Essa condição nos faz, a cada um, protagonista da vida urbana e fundamenta o direito à cidade – que, na democracia, é indissociável da cidadania. Ele engloba o viver em segurança e liberdade (sabemos o quanto custa a violência!); inclui a disponibilidade das infraestruturas essenciais à vida civilizada e deve assegurar condições satisfatórias de habitação e mobilidade.
Mas, se esses valores têm se afirmado na consciência coletiva, ainda são escassos. Há clara evidência da insuficiência dos governos em suprir a cidade desses deveres de Estado.
Em recente estudo, o Observatório das Metrópoles faz uma avaliação sobre as condições de “bem estar urbano” relativas às quinze maiores cidades metropolitanas brasileiras. Os pesquisadores Raquel Oliveira e João Nery informam que, dos 338 bairros que compõem a cidade metropolitana do Rio de Janeiro, 134 (40%) apresentam condição ruim ou muito ruim segundo os indicadores considerados. Na mobilidade, 240 bairros (71%) apresentam condição ruim ou muito ruim. Segundo dados da ANTT, entre as metrópoles, o Rio tem o mais alto percentual de moradores que gastam mais de duas horas nos trajetos casa-trabalho.

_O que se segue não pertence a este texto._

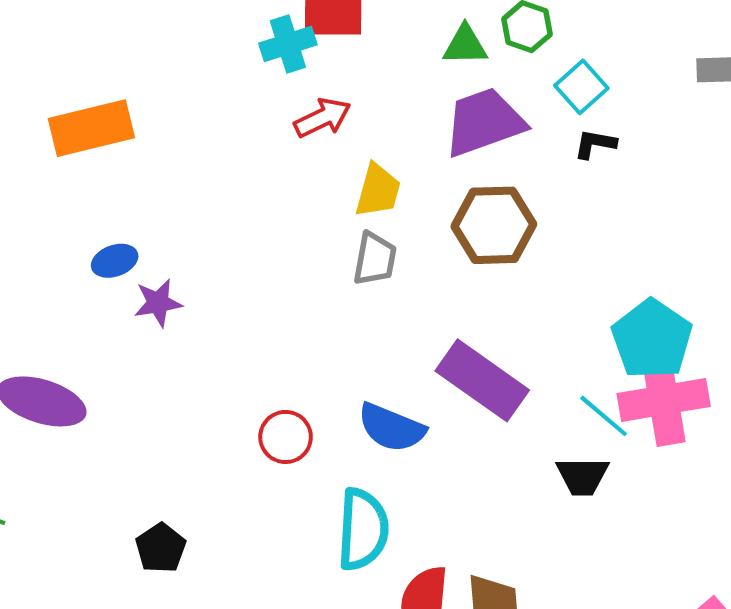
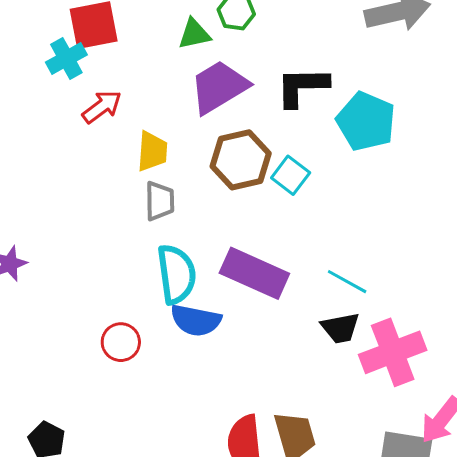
cyan square: (581, 87) -> (291, 175), moved
black L-shape: (595, 144) -> (302, 87), size x1.8
cyan pentagon: (652, 339) -> (366, 121), moved
pink cross: (664, 400) -> (393, 352), moved
cyan semicircle: (363, 529) -> (176, 274), moved

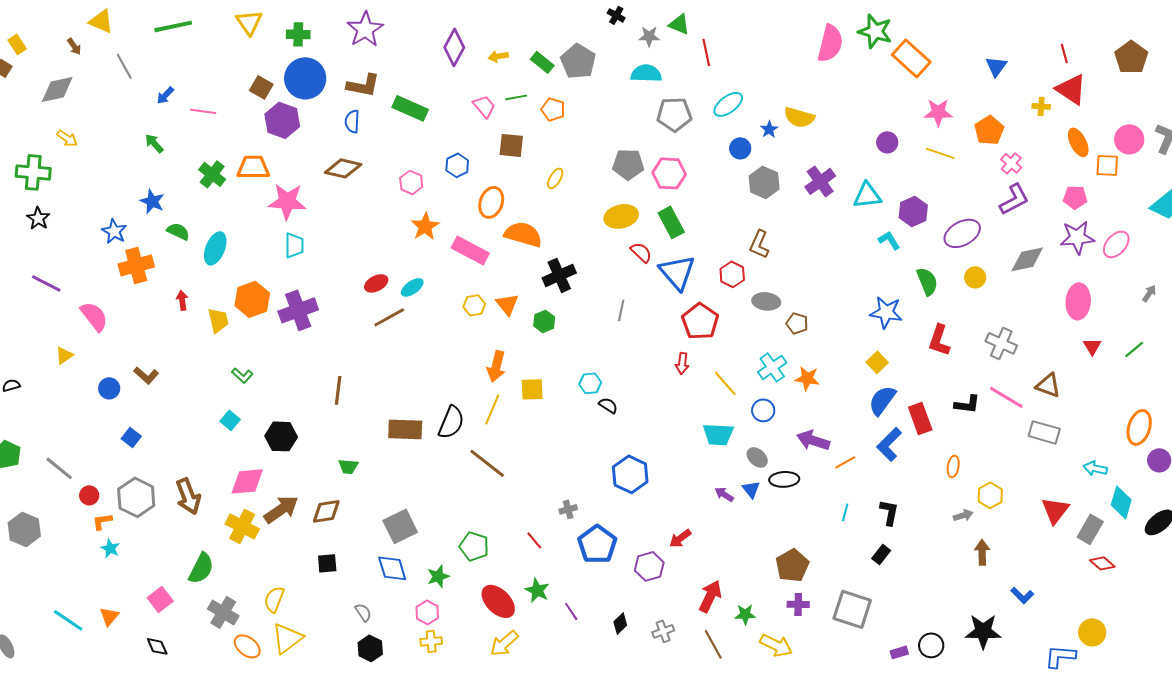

Se a cidade é “o último espelho que reproduziu o rosto de meu pai” e simultaneamente a “rua que nunca pisei”, como diz Borges, esses números não podem ser apenas estatísticas, renovados a cada pesquisa. Somos nós. Haver um bairro dominado por bandidos armados não é inevitável – sobretudo depois da experiência das UPPs. Milhões de cidadãos, todos os dias, perdendo três ou quatro horas no trânsito, ou morando sem infraestrutura adequada, não é um problema só deles – é de toda a sociedade.
Não se trata de reinventar a cidade, como pensavam os modernos ante o avanço demográfico. Mas é um impositivo democrático reorganizar as relações de decisão e poder na metrópole.
Nossas cidades precisam ser pensadas e planejadas para além dos governos e das idiossincrasias dos mandatários eventuais; em respeito à diversidade social, cultural e de interesses, tampouco podem ficar reféns de pressões hegemônicas, hoje ditadas pelos desejos imobiliários e rodoviaristas.
As cidades mudam sempre, ainda que estáveis [e feitas de concreto]. Paradoxalmente, está em seu espírito, composto pelos sonhos de todos e pela vivência de seus espaços, a continuidade de nossos vínculos essenciais. O “último espelho” e o futuro comum.